See, I do know a little about Hasidic Jews. When I was growing up in Monroe, N.Y., I lived beside the largest community of Hasidic Jews in the country. It was called Kiryas Joel and they moved in when I was about 15 years old. It seemed like it happened overnight. One day I had never even heard of a Chassidic; the next day there were thousands of them. And you know how that always goes-the Monroe locals were not very welcoming. They thought the Jews looked and behaved weirdly and viewed the Kiryas Joel influx as a hostile takeover.

Not that the Jews were any more open-minded. They kept their community sealed tight. They did not appreciate any non-Hasidics using their roads or schools, though both were built and maintained by Monroe taxpayers. I guess you can call it a mutual exclusion.

As for me, I was fascinated. I, too, thought the Jews behaved and acted weirdly, but that's what I liked about them. I dug their crazy clothes and their phlegmy dialect and utterly alien language. What I didn't like was how their women were second-class citizens, and all their wacky restrictions befuddled my pubescent sensibilities, like how you couldn't listen to the radio, or watch television, or play rock 'n' roll records, or drink brown-bottled beer.

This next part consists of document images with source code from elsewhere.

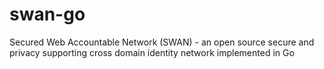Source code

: # swan-go
Secured Web Accountable Network (SWAN) - an open source secure and privacy supporting cross domain identity network implemented in Go
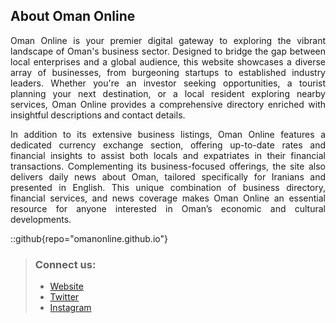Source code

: ## About Oman Online

<p align="justify">
Oman Online is your premier digital gateway to exploring the vibrant landscape of Oman's business sector. Designed to bridge the gap between local enterprises and a global audience, this website showcases a diverse array of businesses, from burgeoning startups to established industry leaders. Whether you're an investor seeking opportunities, a tourist planning your next destination, or a local resident exploring nearby services, Oman Online provides a comprehensive directory enriched with insightful descriptions and contact details.
</p>
<p align="justify">
In addition to its extensive business listings, Oman Online features a dedicated currency exchange section, offering up-to-date rates and financial insights to assist both locals and expatriates in their financial transactions. Complementing its business-focused offerings, the site also delivers daily news about Oman, tailored specifically for Iranians and presented in English. This unique combination of business directory, financial services, and news coverage makes Oman Online an essential resource for anyone interested in Oman’s economic and cultural developments.
</p>
 
 

::github{repo="omanonline.github.io"}

> ### Connect us:
> - [Website](https://OnlineOman.org)
> - [Twitter](https://x.com/OnlineOman_org)  
> - [Instagram](https://instagram.com/OnlineOman_org)  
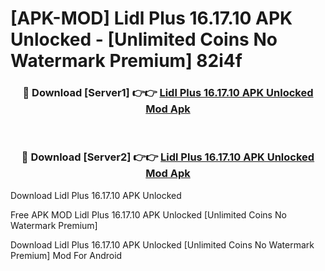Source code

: # [APK-MOD] Lidl Plus 16.17.10 APK Unlocked - [Unlimited Coins No Watermark Premium] 82i4f



<div align="center">
<h3>🔴 Download [Server1] 👉👉 <a href="https://momento.my/?title=Lidl_Plus_16.17.10_APK_Unlocked">Lidl Plus 16.17.10 APK Unlocked Mod Apk</a></h3><br>

<h3>🔴 Download [Server2] 👉👉 <a href="https://momento.my/?title=Lidl_Plus_16.17.10_APK_Unlocked">Lidl Plus 16.17.10 APK Unlocked Mod Apk</a></h3>
</div>



Download Lidl Plus 16.17.10 APK Unlocked 

Free APK MOD Lidl Plus 16.17.10 APK Unlocked [Unlimited Coins No Watermark Premium]

Download Lidl Plus 16.17.10 APK Unlocked [Unlimited Coins No Watermark Premium] Mod For Android
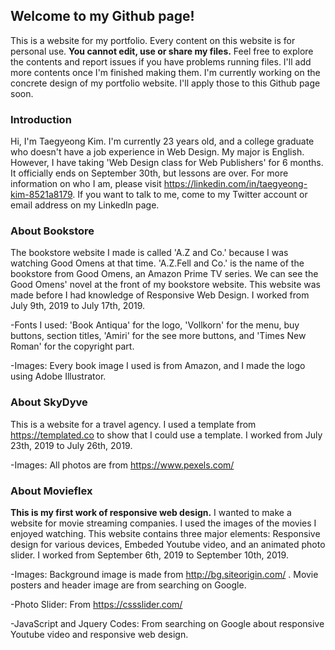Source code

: ## Welcome to my Github page!

This is a website for my portfolio. Every content on this website is for personal use. **You cannot edit, use or share my files.** Feel free to explore the contents and report issues if you have problems running files. I'll add more contents once I'm finished making them. I'm currently working on the concrete design of my portfolio website. I'll apply those to this Github page soon.

### Introduction
Hi, I'm Taegyeong Kim. I'm currently 23 years old, and a college graduate who doesn't have a job experience in Web Design. My major is English. However, I have taking 'Web Design class for Web Publishers' for 6 months. It officially ends on September 30th, but lessons are over. For more information on who I am, please visit https://linkedin.com/in/taegyeong-kim-8521a8179. If you want to talk to me, come to my Twitter account or email address on my LinkedIn page.

### About Bookstore
The bookstore website I made is called 'A.Z and Co.' because I was watching Good Omens at that time. 'A.Z.Fell and Co.' is the name of the bookstore from Good Omens, an Amazon Prime TV series. We can see the Good Omens' novel at the front of my bookstore website. This website was made before I had knowledge of Responsive Web Design. I worked from July 9th, 2019 to July 17th, 2019.

-Fonts I used: 'Book Antiqua' for the logo, 'Vollkorn' for the menu, buy buttons, section titles, 'Amiri' for the see more buttons, and 'Times New Roman' for the copyright part.

-Images: Every book image I used is from Amazon, and I made the logo using Adobe Illustrator.

### About SkyDyve
This is a website for a travel agency. I used a template from https://templated.co to show that I could use a template. I worked from July 23th, 2019 to July 26th, 2019.

-Images: All photos are from https://www.pexels.com/

### About Movieflex
**This is my first work of responsive web design.** I wanted to make a website for movie streaming companies. I used the images of the movies I enjoyed watching. This website contains three major elements: Responsive design for various devices, Embeded Youtube video, and an animated photo slider. I worked from September 6th, 2019 to September 10th, 2019.

-Images: Background image is made from http://bg.siteorigin.com/ . Movie posters and header image are from searching on Google.

-Photo Slider: From https://cssslider.com/

-JavaScript and Jquery Codes: From searching on Google about responsive Youtube video and responsive web design.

Which brings me to my aforementioned fantasy.

I always felt bad for Hasidic kids. I felt they were programmed to become Hasidic but that, inside, all kids are the same. I believed that to convert a Hasidic teenager, I merely needed expose to him to my religion, a sort of mix between Hippocrates and hedonism. You know, a “Sex Drugs, Rock 'n' Roll-But Do No Harm,” kind of religion.

Anyway, the general premise of my fantasy was that I would convince a Hasidic teenager to sneak out of his community for one night. We'd meet by Round Lake and smoke fine bud and drink brown-bottled beer. When we got a proper shine on, we'd catch a bus to Madison Square Garden and sneak in to see Rush. Then we'd smoke more fine bud and holler and scream, and when they launched into “Spirit of Radio,” we'd leap out of our seats and shout “Yeah Baby!” and high-five our fucking hearts out.

It's a fantasy I never realized, until the other night with my Yiddish Yankee brethren.